The Trust understands that helping towns to be more innovative, to focus on strong local leadership and community engagement, and to use good evidence in decision making are all key factors of reversing the decline some of them have faced over the last decade. That’s why we have committed to our five year “Flourishing Towns’ programme of investment and work through to 2020.

We are delighted to sign up to the Principle and become the first organisation from our sector to do so.”

Kevin Stewart MSP added: “We want to see towns across Scotland flourish, providing a base for people to live, work, socialise and do business.

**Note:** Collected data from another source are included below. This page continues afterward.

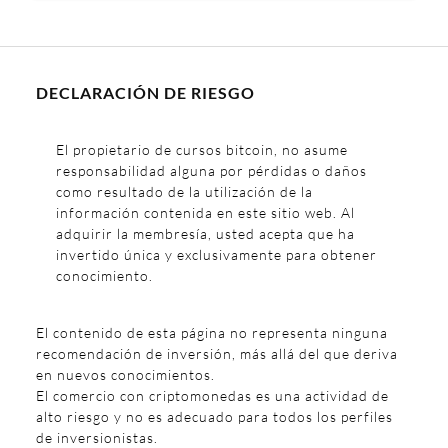
DECLARACIÓN DE RIESGO
El propietario de cursos bitcoin, no asume
responsabilidad alguna por pérdidas o daños
como resultado de la utilización de la
información contenida en este sitio web. Al
adquirir la membresía, usted acepta que ha
invertido única y exclusivamente para obtener
conocimiento.
El contenido de esta página no representa ninguna
recomendación de inversión, más allá del que deriva
en nuevos conocimientos.
El comercio con criptomonedas es una actividad de
alto riesgo y no es adecuado para todos los perfiles
de inversionistas.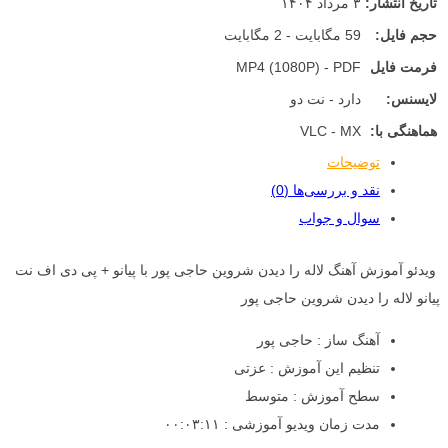
تاریخ انتشار:
۳ مرداد ۱۴۰۴
حجم فایل:
59 مگابایت - 2 مگابایت
فرمت فایل
MP4 (1080P) - PDF
لایسنس:
دارد - نت دو
هماهنگی با:
VLC - MX
توضیحات
نقد و بررسی‌ها (0)
سوال و جواب
ویدئو آموزش آهنگ لاله را دیدن شروین حاجی پور با پیانو + پی دی اف نت
پیانو لاله را دیدن شروین حاجی پور
آهنگ ساز : حاجی پور
تنظیم این آموزش : عزتی
سطح آموزش : متوسط
مدت زمان ویدیو آموزشی : ۰۰:۰۳:۱۱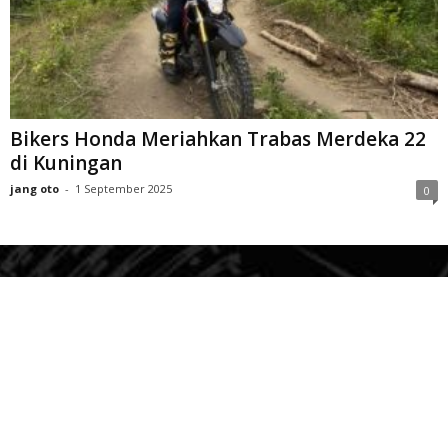
Bikers Honda Meriahkan Trabas Merdeka 22
di Kuningan
jang oto
-
1 September 2025
0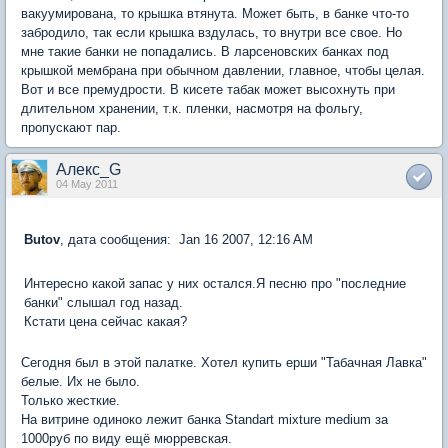
вакуумирована, то крышка втянута. Может быть, в банке что-то
забродило, так если крышка вздулась, то внутри все свое. Но
мне такие банки не попадались. В ларсеновских банках под
крышкой мембрана при обычном давлении, главное, чтобы целая.
Вот и все премудрости. В кисете табак может высохнуть при
длительном хранении, т.к. пленки, насмотря на фольгу,
пропускают пар.
Алекс_G
04 May 2011
Butov
, дата сообщения: Jan 16 2007, 12:16 AM
Интересно какой запас у них остался.Я песню про "последние
банки" слышал год назад.
Кстати цена сейчас какая?
Сегодня был в этой палатке. Хотел купить ерши "Табачная Лавка"
белые. Их не было.
Только жесткие.
На витрине одиноко лежит банка Standart mixture medium за
1000руб по виду ещё мюрревская.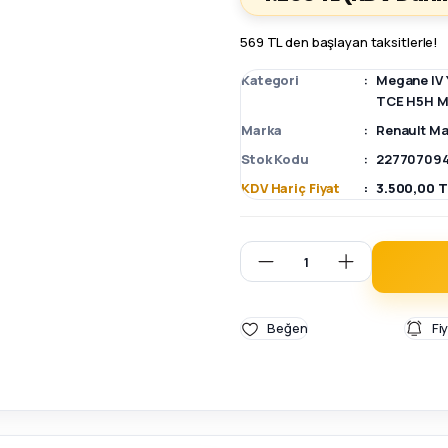
569 TL den başlayan taksitlerle!
Kategori
Megane IV 
TCE H5H M
Marka
Renault Ma
Stok Kodu
227707094
KDV Hariç Fiyat
3.500,00 T
Fi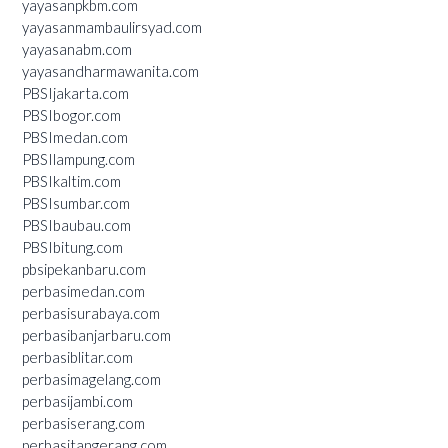
yayasanpkbm.com
yayasanmambaulirsyad.com
yayasanabm.com
yayasandharmawanita.com
PBSIjakarta.com
PBSIbogor.com
PBSImedan.com
PBSIlampung.com
PBSIkaltim.com
PBSIsumbar.com
PBSIbaubau.com
PBSIbitung.com
pbsipekanbaru.com
perbasimedan.com
perbasisurabaya.com
perbasibanjarbaru.com
perbasiblitar.com
perbasimagelang.com
perbasijambi.com
perbasiserang.com
perbasitangerang.com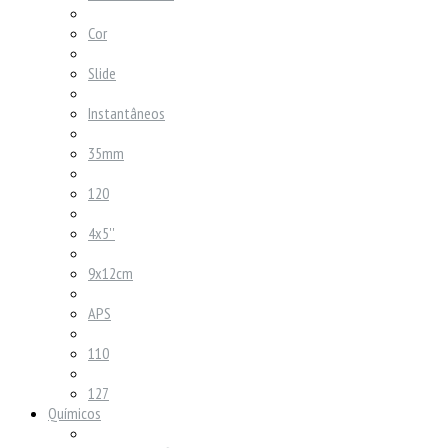
Cor
Slide
Instantâneos
35mm
120
4x5''
9x12cm
APS
110
127
Químicos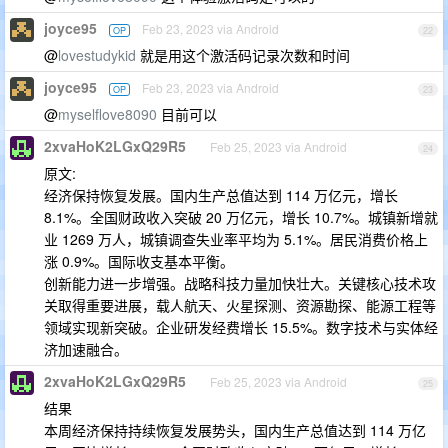
joyce95
Feb 23, 2023 via Android
OP
22
@
lovestudykid
就是用这个激活码记录次数和时间
joyce95
Feb 23, 2023 via Android
OP
23
@
myselflove8090
目前可以
2xvaHoK2LGxQ29R5
Feb 25, 2023 via Android
24
原文:
经济保持恢复发展。国内生产总值达到 114 万亿元，增长
8.1%。全国财政收入突破 20 万亿元，增长 10.7%。城镇新增就
业 1269 万人，城镇调查失业率平均为 5.1%。居民消费价格上
涨 0.9%。国际收支基本平衡。
创新能力进一步增强。战略科技力量加快壮大。关键核心技术攻
关取得重要进展，载人航天、火星探测、资源勘探、能源工程等
领域实现新突破。企业研发经费增长 15.5%。数字技术与实体经
济加速融合。
2xvaHoK2LGxQ29R5
Feb 25, 2023 via Android
25
结果
本周经济保持持续恢复发展势头，国内生产总值达到 114 万亿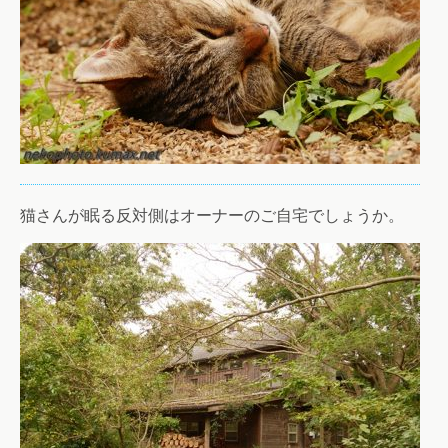
猫さんが眠る反対側はオーナーのご自宅でしょうか。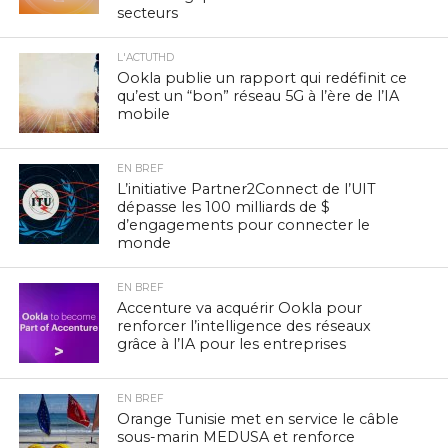
secteurs
L'ACTUTHD
Ookla publie un rapport qui redéfinit ce
qu’est un “bon” réseau 5G à l’ère de l’IA
mobile
EN BREF
L’initiative Partner2Connect de l’UIT
dépasse les 100 milliards de $
d’engagements pour connecter le
monde
EN BREF
Accenture va acquérir Ookla pour
renforcer l’intelligence des réseaux
grâce à l’IA pour les entreprises
EN BREF
Orange Tunisie met en service le câble
sous-marin MEDUSA et renforce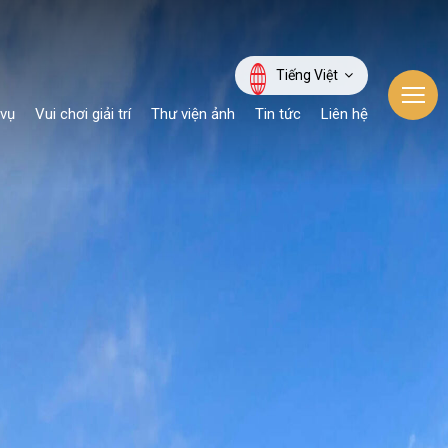
Tiếng Việt
 vụ
Vui chơi giải trí
Thư viện ảnh
Tin tức
Liên hệ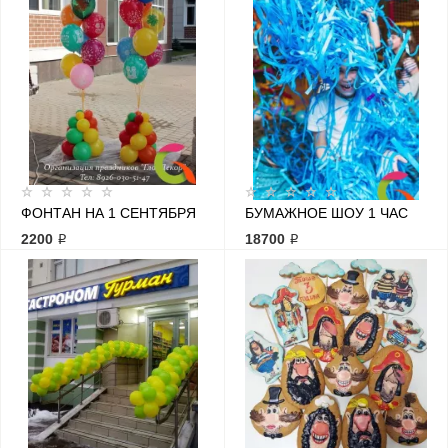
ФОНТАН НА 1 СЕНТЯБРЯ
БУМАЖНОЕ ШОУ 1 ЧАС
2200 ₽
18700 ₽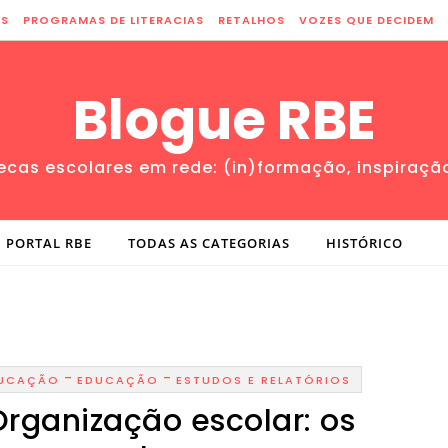
ES
PROGRAMAS DE LITERACIAS
RETALHOS
VOZES QUE DECIDEM
Blogue RBE
tecas escolares em rede: (in)formação, inspiraçã
PORTAL RBE
TODAS AS CATEGORIAS
HISTÓRICO
-
-
DUCAÇÃO
EDUCAÇÃO
ESTUDOS E RELATÓRIOS
Organização escolar: os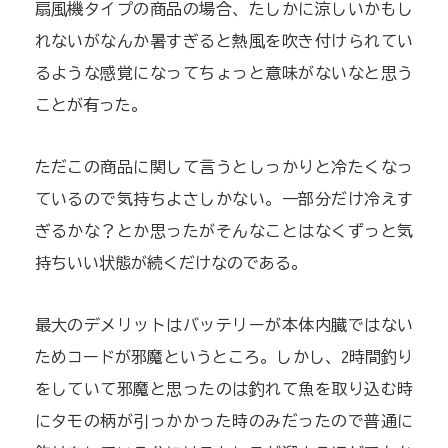
扇風機タイプの商品の場合、たしかに涼しいかもし
れないがなんか暑すぎると熱風を吹き付けられてい
るような感覚になってちょっと意味がないなと思う
ことが有った。
ただこの商品に関して言うとしっかりと冷たくなっ
ているので気持ちよさしかない。一部分だけ冷えす
ぎるかな？とか思ったがそんなことはなくずっと気
持ちいい状態が続くだけなのである。
最大のデメリットはバッテリーが本体内臓ではない
ためコードが邪魔というところ。しかし、2時間釣り
をしていて邪魔と思ったのは釣れて魚を取り込む時
にタモの柄が引っかかった時のみだったので普通に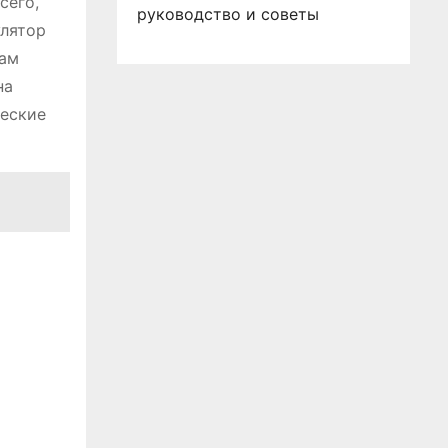
сего,
руководство и советы
улятор
вам
на
ческие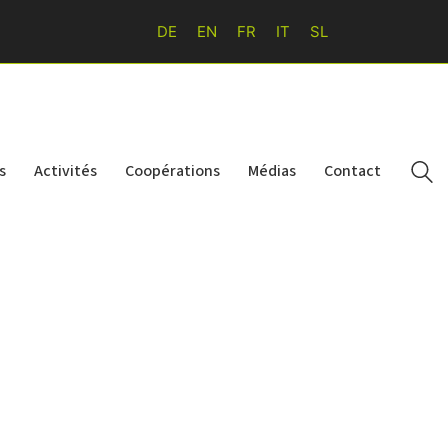
DE
EN
FR
IT
SL
s
Activités
Coopérations
Médias
Contact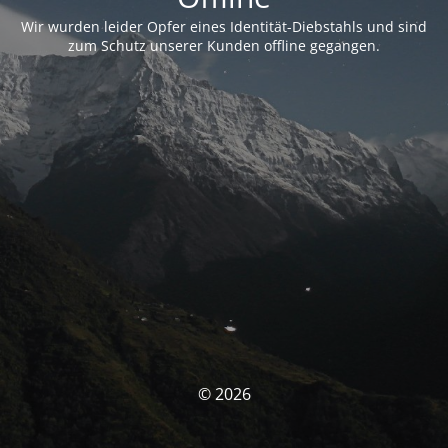
Wir wurden leider Opfer eines Identität-Diebstahls und sind
zum Schutz unserer Kunden offline gegangen.
© 2026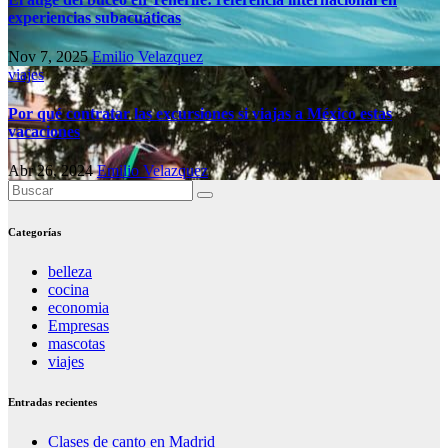
experiencias subacuáticas
Nov 7, 2025
Emilio Velazquez
viajes
Por qué contratar las excursiones si viajas a México estas
vacaciones
Abr 26, 2024
Emilio Velazquez
Categorías
belleza
cocina
economia
Empresas
mascotas
viajes
Entradas recientes
Clases de canto en Madrid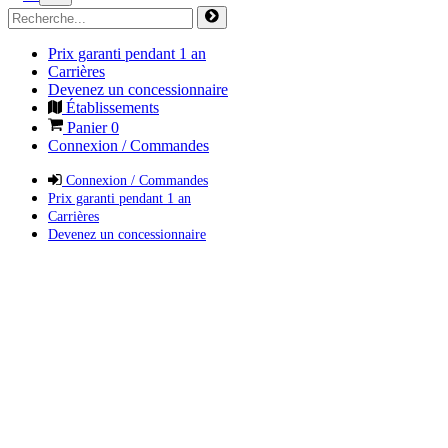
Prix garanti pendant 1 an
Carrières
Devenez un concessionnaire
Établissements
Panier
0
Connexion / Commandes
Connexion / Commandes
Prix garanti pendant 1 an
Carrières
Devenez un concessionnaire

“The Town Centre First Principle is about promoting investment and improving town centres by encouraging businesses and charities like Carnegie UK to take a joint approach to planning, delivering services and supporting towns.  That means committing to continuing their Flourish Towns programme until 2020, giving local businesses support and investment.

“I’m delighted Carnegie UK is pledging to support local communities by signing up to the Principle.”

Cllr Stephen Hagan, COSLA Spokesperson for Development, Economy and Sustainability, said: “I am pleased that our partners at Carnegie UK have taken the decision to sign up to the Town Centre First Principle jointly developed by COSLA and Scottish Government.

“This commitment highlights that town centre regeneration remains a priority not just for local authorities and Scottish Government, but also for other partners and stakeholders such as Carnegie UK with an interest in town centres and wider regeneration activity across Scotland.

“Given the importance of town centres to local communities across Scotland, we hope that the Town Centre First Principle is the first step in helping to ensure the viability of Scotland’s town centres going forward, and that other partners will now also consider adopting the principle.”

During Kevin Stewart’s visit to Dunfermline, the minister also visited Miss Pauley’s shop in Dunfermline town centre, run by local entrepreneur and TestTown 2013 national champion Emma Pauley; and the recently redeveloped Fire Station Creative workshops and gallery facility on Pittencrieff Street.

Emma Pauley of Miss Pauley's welcomes the Minister to her shop
Emma Pauley of Miss Pauley’s welcomes the Minister to her shop.
Visiting Ian Moir, Director at Fire Station Creative.
Visiting Ian Moir, Director at Fire Station Creative.